Monday, December 1, 2008

Time to Fish?

...or Cut Bait?

As a participant in last year's ABNA contest, I recently received an invitation to join the second generation contest, with the entry date coming up fast at February 2nd. My first inclination was to get right to work on The Wayback Machine to whip in into shape for entry. But then, in working through the thread from last year's contestants that never left, I came across references to Authonomy. Being as how I'd just submitted my seventh draft of Mai Shangri-La to Createspace and basically decided that I was done with it except to let it sink or swim on its own merit, I decided to just have a look. Boy, did I get routed onto a alternative-destination siding!
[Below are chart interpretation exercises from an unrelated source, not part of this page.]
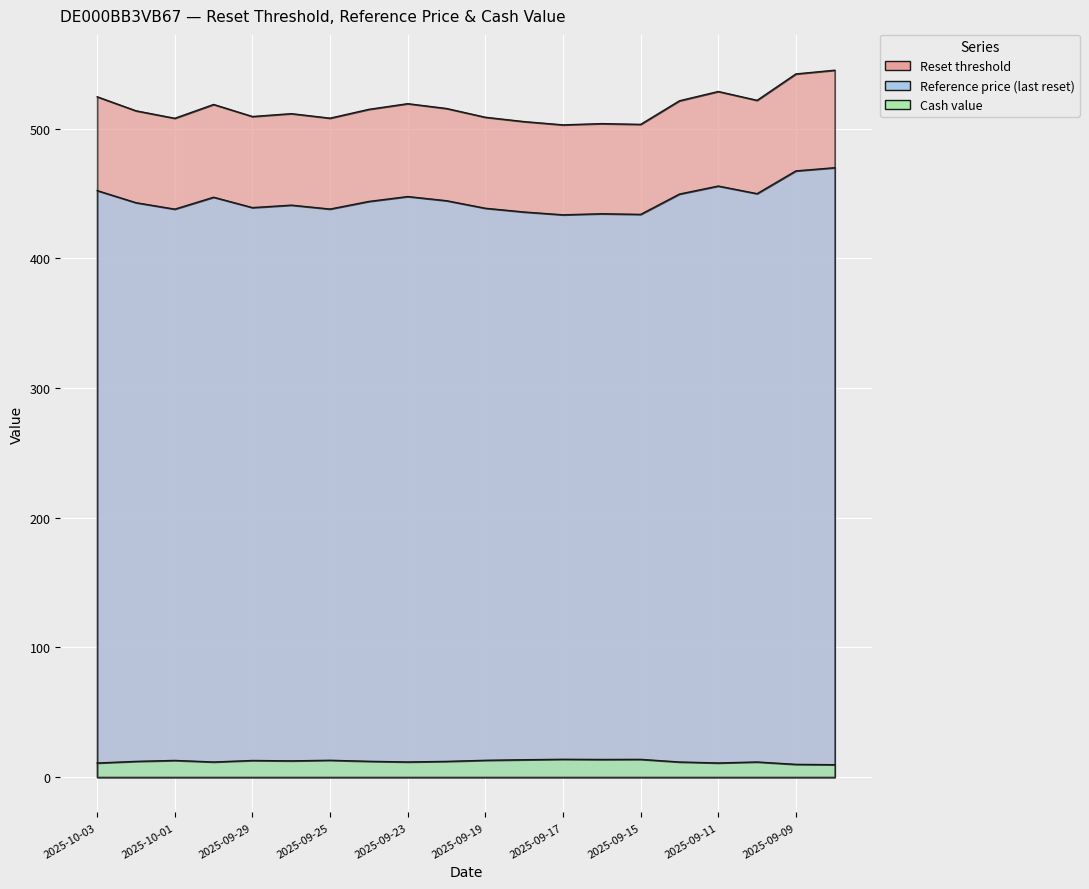

How many series are shown in this chart?

3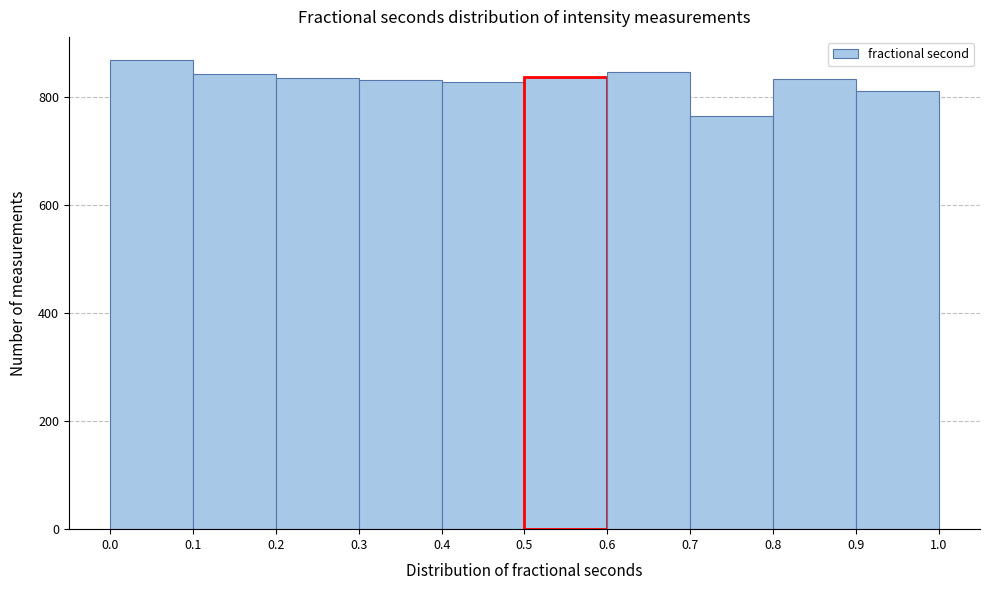

Reading left to right, list every bar in this chart as the range it spans on the x-axis followed by its height. The values are not printed on the chart, so give them approximately, as read against the axis.

0.0 to 0.1: 860
0.1 to 0.2: 840
0.2 to 0.3: 840
0.3 to 0.4: 840
0.4 to 0.5: 820
0.5 to 0.6: 840
0.6 to 0.7: 840
0.7 to 0.8: 760
0.8 to 0.9: 840
0.9 to 1.0: 820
In a nutshell, I joined up, posted four chapters from Mai Shangri-La, and waited for other authors to read my excerpts, give me a few "Attaboys" and then tell me to keep writing. Instead, I got several focussed, perceptive and mildly scathing, and most importantly, generally consistent critiques of the four chapters telling me, in different ways, that I was;

-neglecting the "story" at the expense of the "back story"
-overwriting the hell out of the story that I did manage to commit to paper
(too much description, too many adjectives, etc)
- relying on "tell" rather than "show" at almost every turn, and what is worst of all,
- committing the cardinal narrative writing sin of "infodump"

It seems that I was so passionate about the underlying messages I thought Reuben James's story were illustrating that I didn't trust his story toactually illuminate and reveal those messages. Seems I felt it necessary to hit readers over the head with my concerns for the environment, my dire prognostications for the future if we continue down the "business as usual" path, and my incandescent descriptive prose describing that dystopic future.

Talk about getting taken down a peg or five. To make a long story short, I'm hooked into posting on Authonomy at least several times a day, I'm looking at completely excising at least four chapters from the MSL manuscript, and I seem to be committing myself to an almost complete rewrite to address the concerns that the Authonomy folks have raised.

More on this new path as I follow it. The Wayback Machine's back on the back burner. Let's see if we can whip Mai Shangri-La into the shape that will garner the same consistency of critique from other writers that it has thus far - but this time with a positive spin.

Back to the drawing board!!! Who knows? Maybe MSL will be different enough when I'm done that it will be worth re-submitting to ABNA.